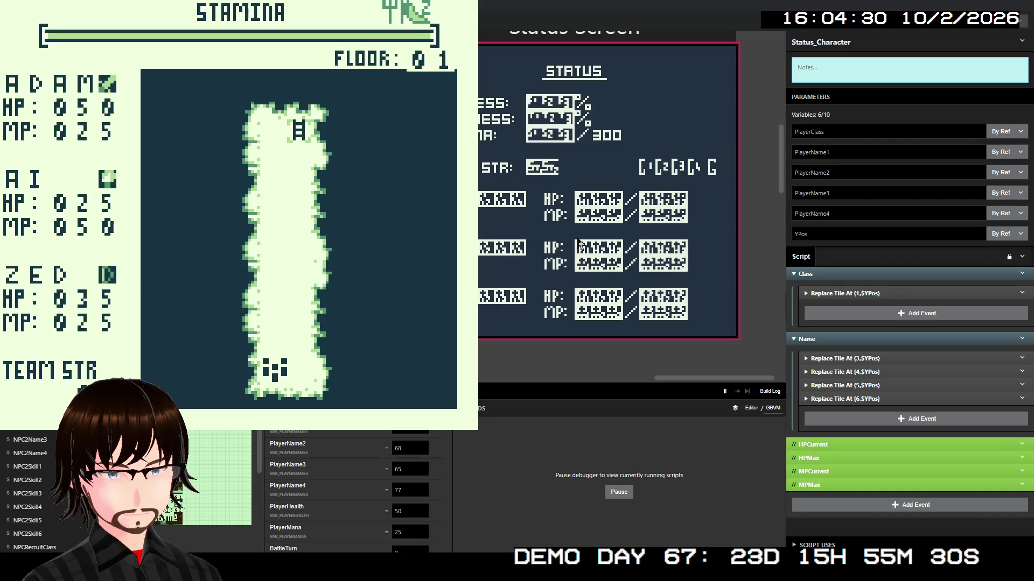
{"action": "key", "text": "Return"}
{"action": "key", "text": "Down"}
{"action": "key", "text": "Down"}
{"action": "key", "text": "Down"}
{"action": "key", "text": "z"}
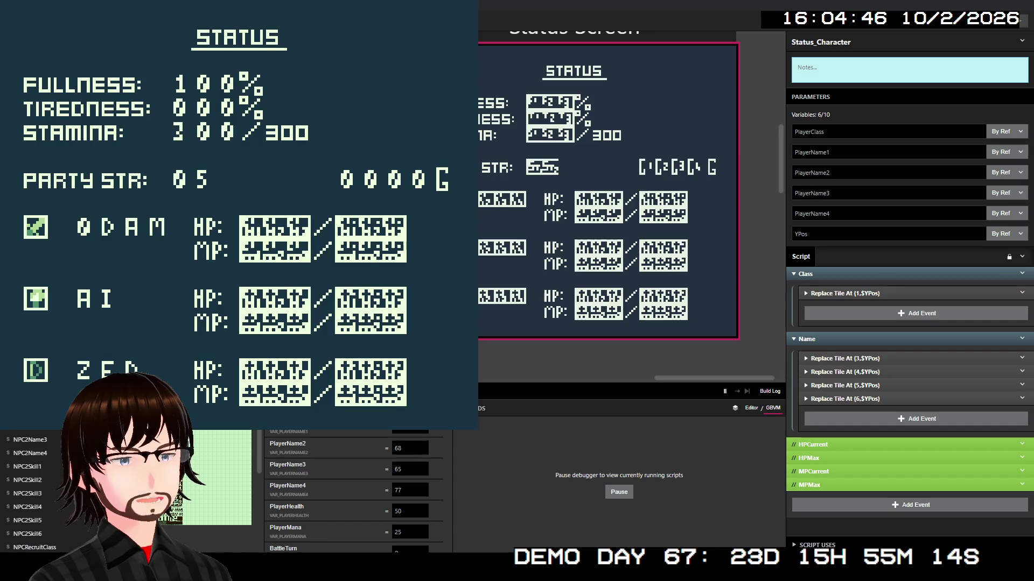
{"action": "key", "text": "alt+F4"}
{"action": "left_click", "coordinate": [855, 359]}
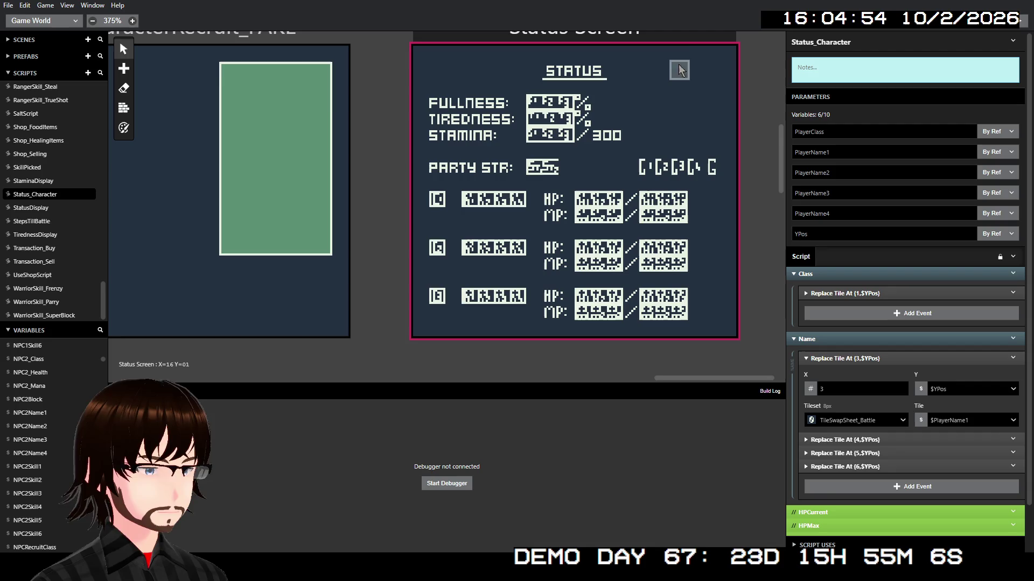
{"action": "left_click", "coordinate": [682, 40]}
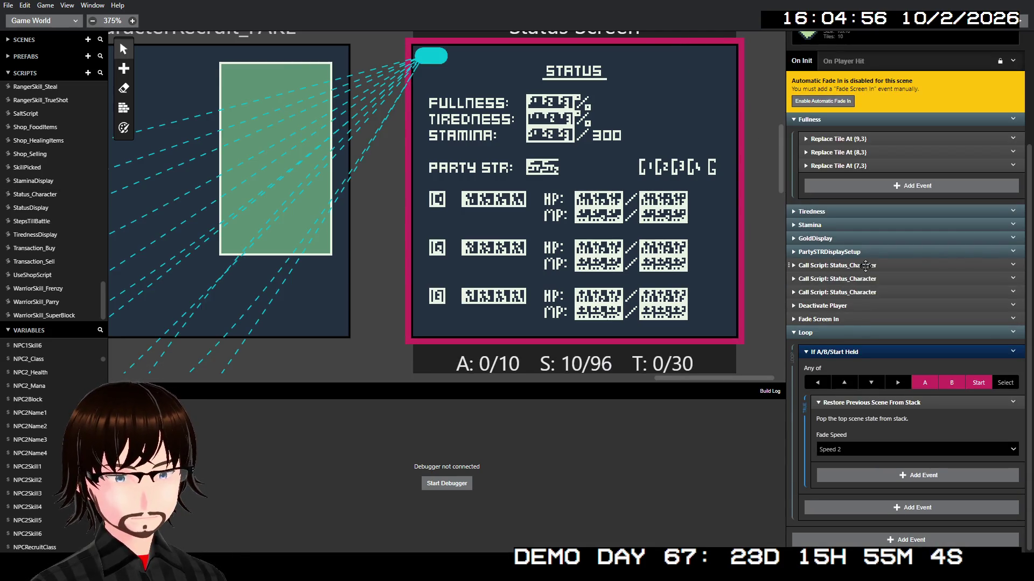
{"action": "left_click", "coordinate": [865, 265]}
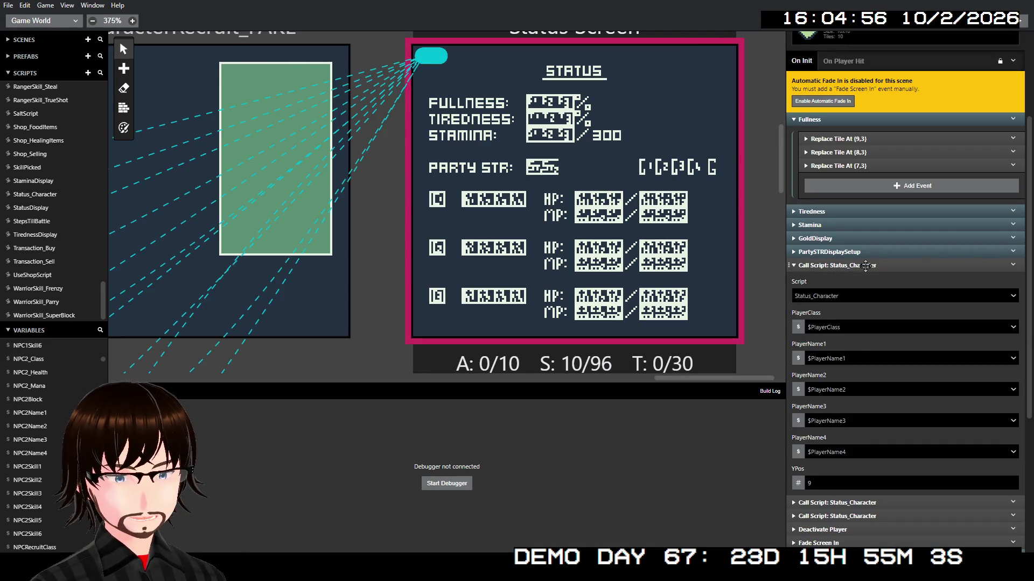
{"action": "left_click", "coordinate": [874, 357]}
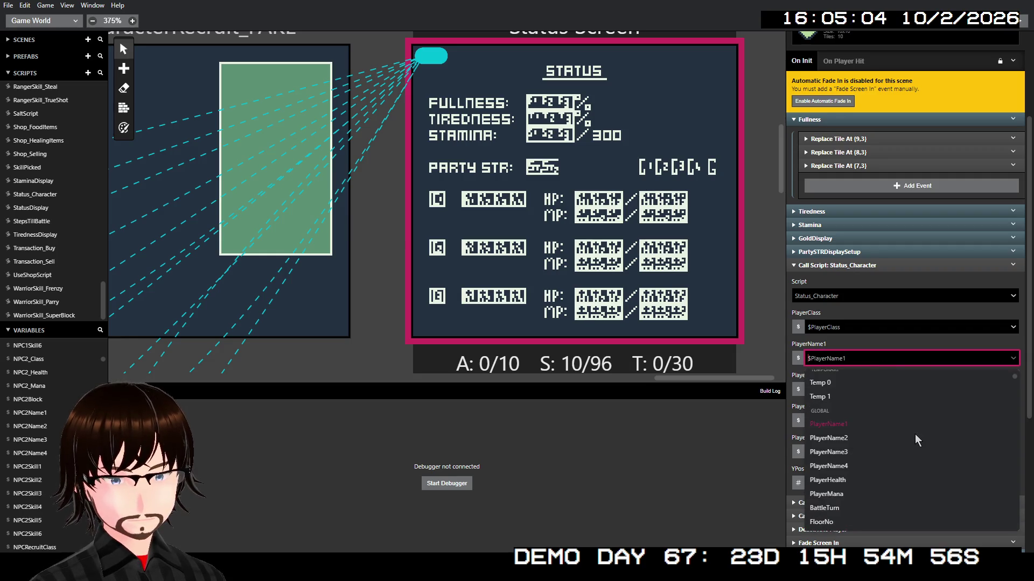
{"action": "left_click", "coordinate": [902, 354]}
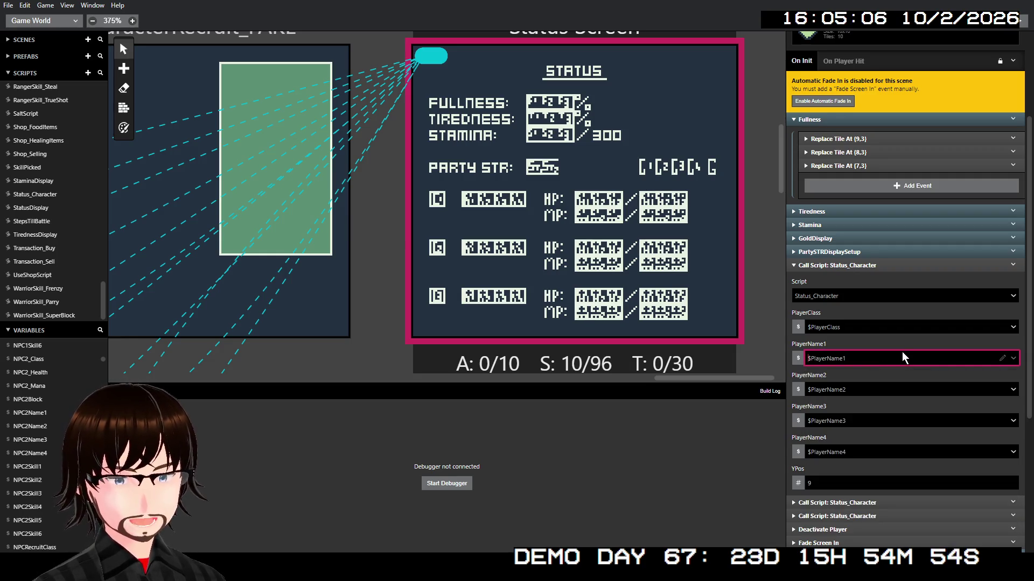
{"action": "scroll", "coordinate": [902, 351], "scroll_direction": "down", "scroll_amount": 1}
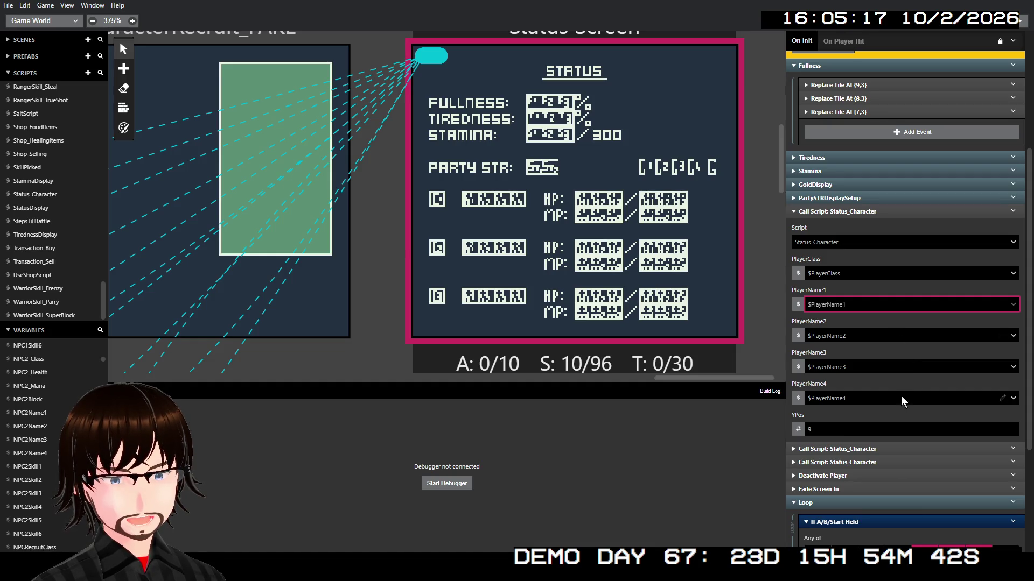
{"action": "left_click", "coordinate": [891, 449]}
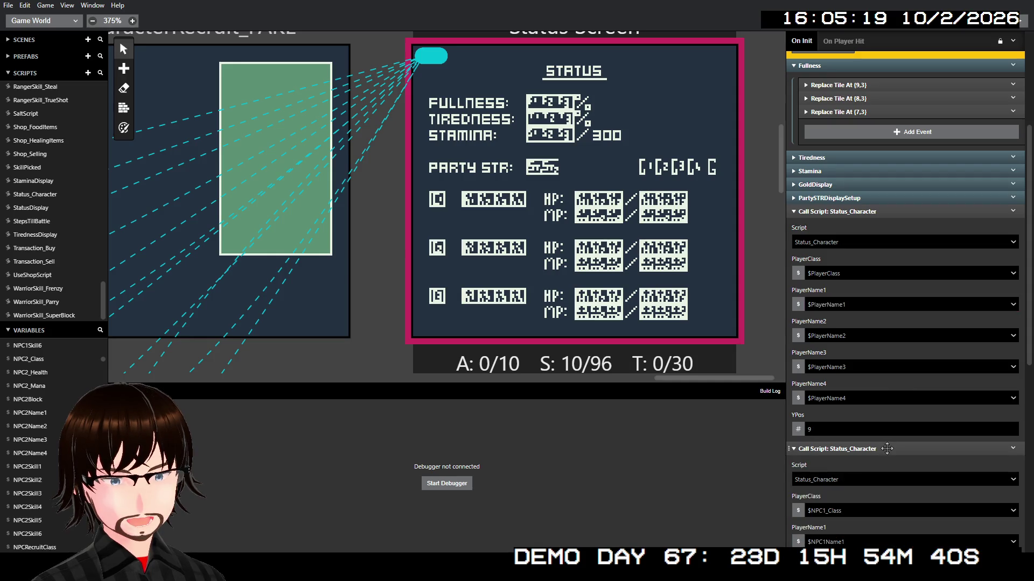
{"action": "scroll", "coordinate": [888, 449], "scroll_direction": "down", "scroll_amount": 3}
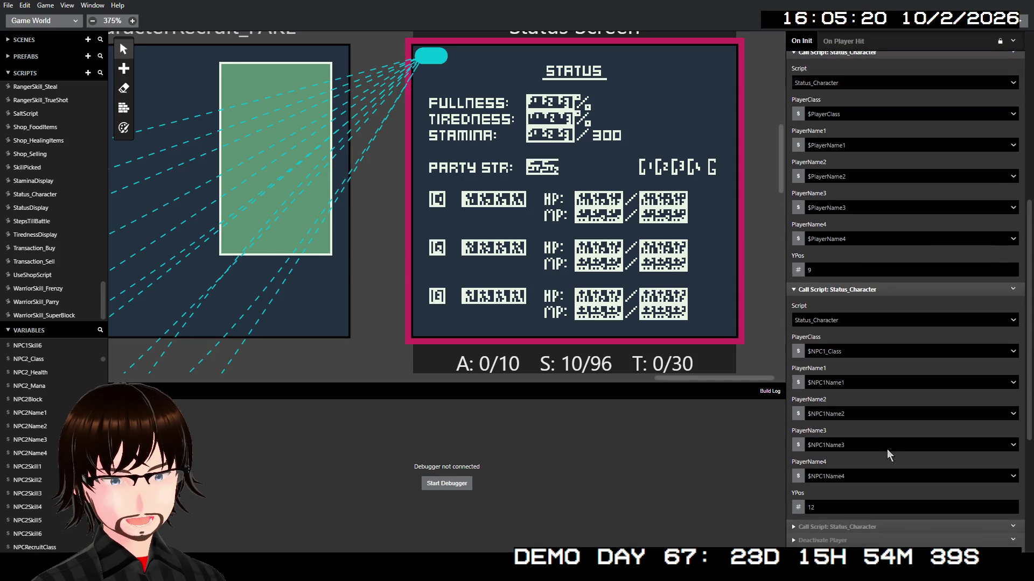
{"action": "left_click", "coordinate": [862, 288]}
{"action": "scroll", "coordinate": [864, 215], "scroll_direction": "up", "scroll_amount": 1}
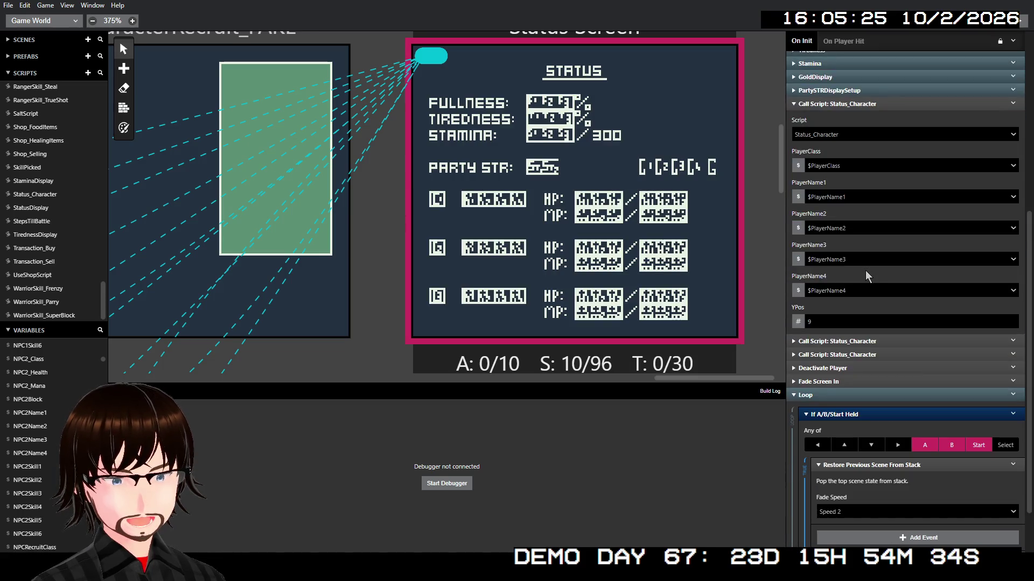
{"action": "left_click", "coordinate": [870, 341]}
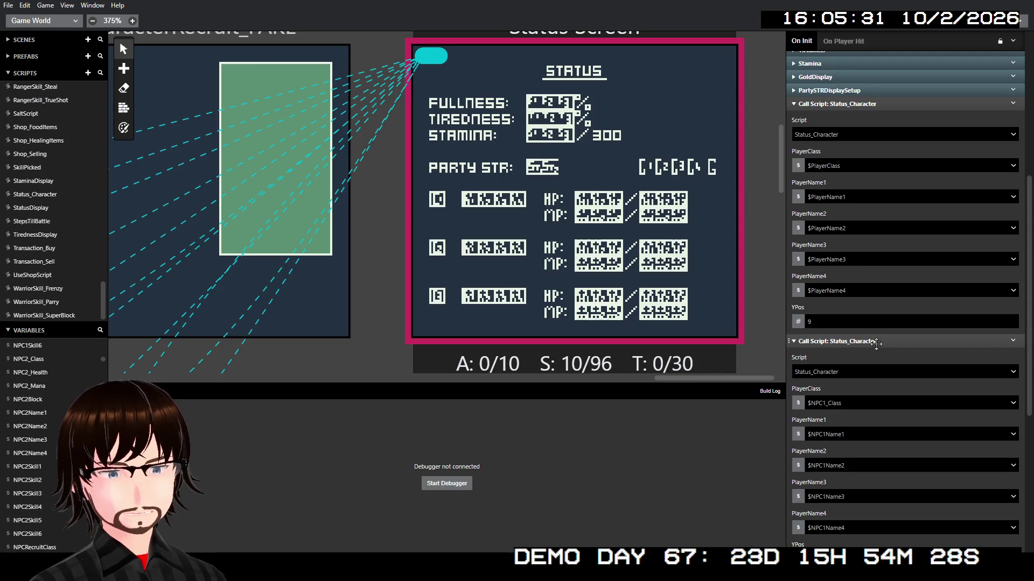
{"action": "left_click", "coordinate": [876, 343]}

***

> [What is expected]
Look through the listing and return each line containing the word "coordinate".

> [Response below]
{"action": "left_click", "coordinate": [855, 359]}
{"action": "left_click", "coordinate": [682, 40]}
{"action": "left_click", "coordinate": [865, 265]}
{"action": "left_click", "coordinate": [874, 357]}
{"action": "left_click", "coordinate": [902, 354]}
{"action": "scroll", "coordinate": [902, 351], "scroll_direction": "down", "scroll_amount": 1}
{"action": "left_click", "coordinate": [891, 449]}
{"action": "scroll", "coordinate": [888, 449], "scroll_direction": "down", "scroll_amount": 3}
{"action": "left_click", "coordinate": [862, 288]}
{"action": "scroll", "coordinate": [864, 215], "scroll_direction": "up", "scroll_amount": 1}
{"action": "left_click", "coordinate": [870, 341]}
{"action": "left_click", "coordinate": [876, 343]}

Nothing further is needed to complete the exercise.